## Required work
1 - Answer the following from the remortgage passage:
(a) What range of loan amounts is offered?
(b) Up to what loan-to-value ratio are CCJs and Defaults accepted?
(c) What two examples of a non-standard construction are mentioned?
2 - Extend the remortgage passage, picking up after its final line.

Struggling to remortgage your current property? Need to raise extra funds to consolidate debts or improve your home? We’re all ears.

We think looking at your individual situation, combined with our common-sense approach to lending, makes better sense for everyone.

Ready to remortgage?

Remortgaging sounds really simple, but often it’s anything but. Especially if you have a less than perfect credit history or your property’s considered a non-standard construction. This can mean anything from a steel-framed property to one without a roof! Our approach caters for hurdles like these, and we consider your individual circumstances, not just your credit profile. So even if you’ve had previous problems, you could still remortgage with us.

We’ll consider remortgages for:
  • ex-council houses, flats and maisonettes
  • high-rise properties (yes, even ones above 6 floors)
  • properties with poor valuations (when the property is in a less than perfect condition)
  • non-standard constructions (when the property you want is a little out of the ordinary)
  • normal brick-built houses, flats and maisonettes.
Key features
  • Loans from £3,000 to £1,000,000
  • Up to 70% LTV (loan to value)
  • CCJs and Defaults accepted (up to 60% LTV)

## Supplied information
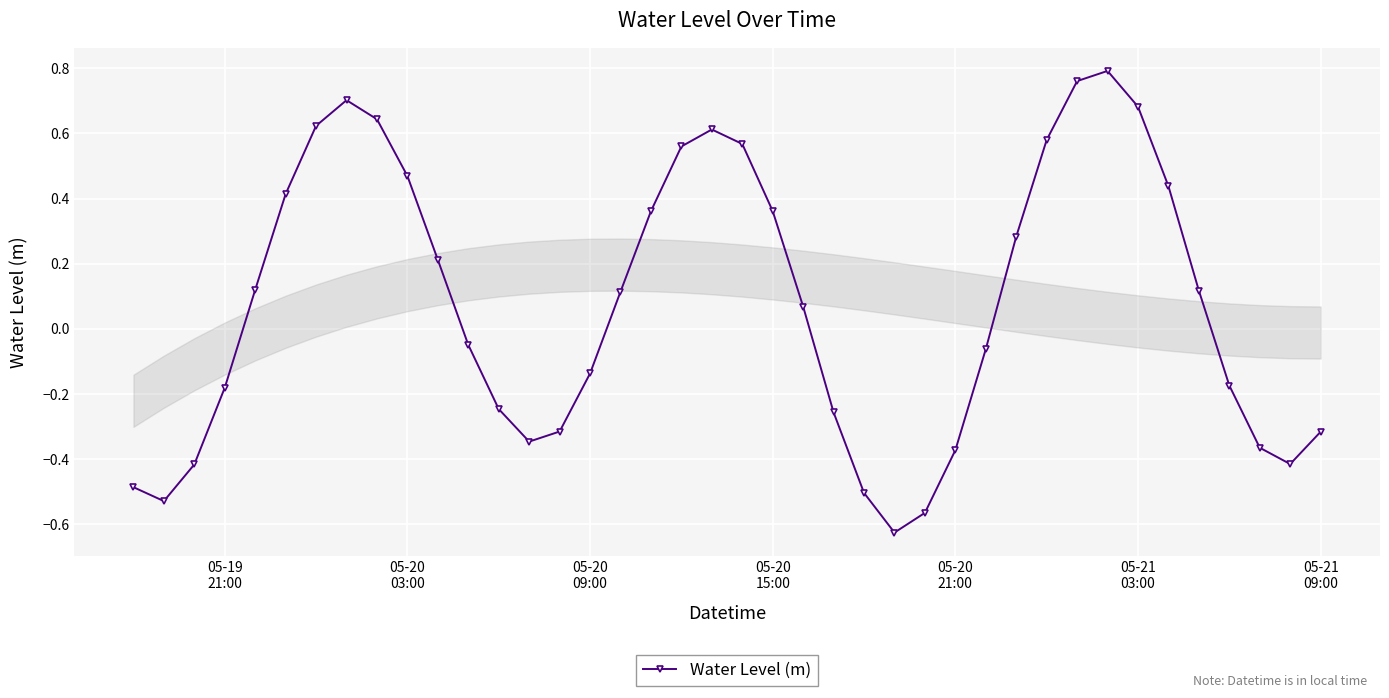

How many categories are shown in the chart?

40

## Outputs by task
1 -
(a) From £3,000 to £1,000,000.
(b) Up to 60% LTV.
(c) A steel-framed property and one without a roof.

2 -
  • Variable rates from 6.37%
  • Fixed rates available from 3.59%
  • Interest-only repayment options available
With added value

You’ll find the same rates remortgaging through us as you will for our standard mortgages. And to help make things more affordable, we offer a 5-year fixed-rate option. Also, we don't hit you with early repayment charges if you want to pay off your mortgage early. And that’s even on fixed-rate mortgages.

Overall cost for comparison

For example: A loan of £100,000 payable over 7 years on our variable rate for the loan term of 7 years at our current rate of 6.37% (variable) would require 84 monthly payments of £1,552.59 plus a redemption administration fee of £150.00.

The total amount payable would be £130,567.63 made up of the loan amount plus interest on the loan (£24,207.27), processing fee (£2,500.00) and arrangement fee (£2,500.00) plus interest on these fees (£1,210.36) and the redemption administration fee (£150.00).

The overall cost for comparison is 8.2% APRC representative. 

The actual rate available will depend upon your circumstances. Ask us for a personalised illustration.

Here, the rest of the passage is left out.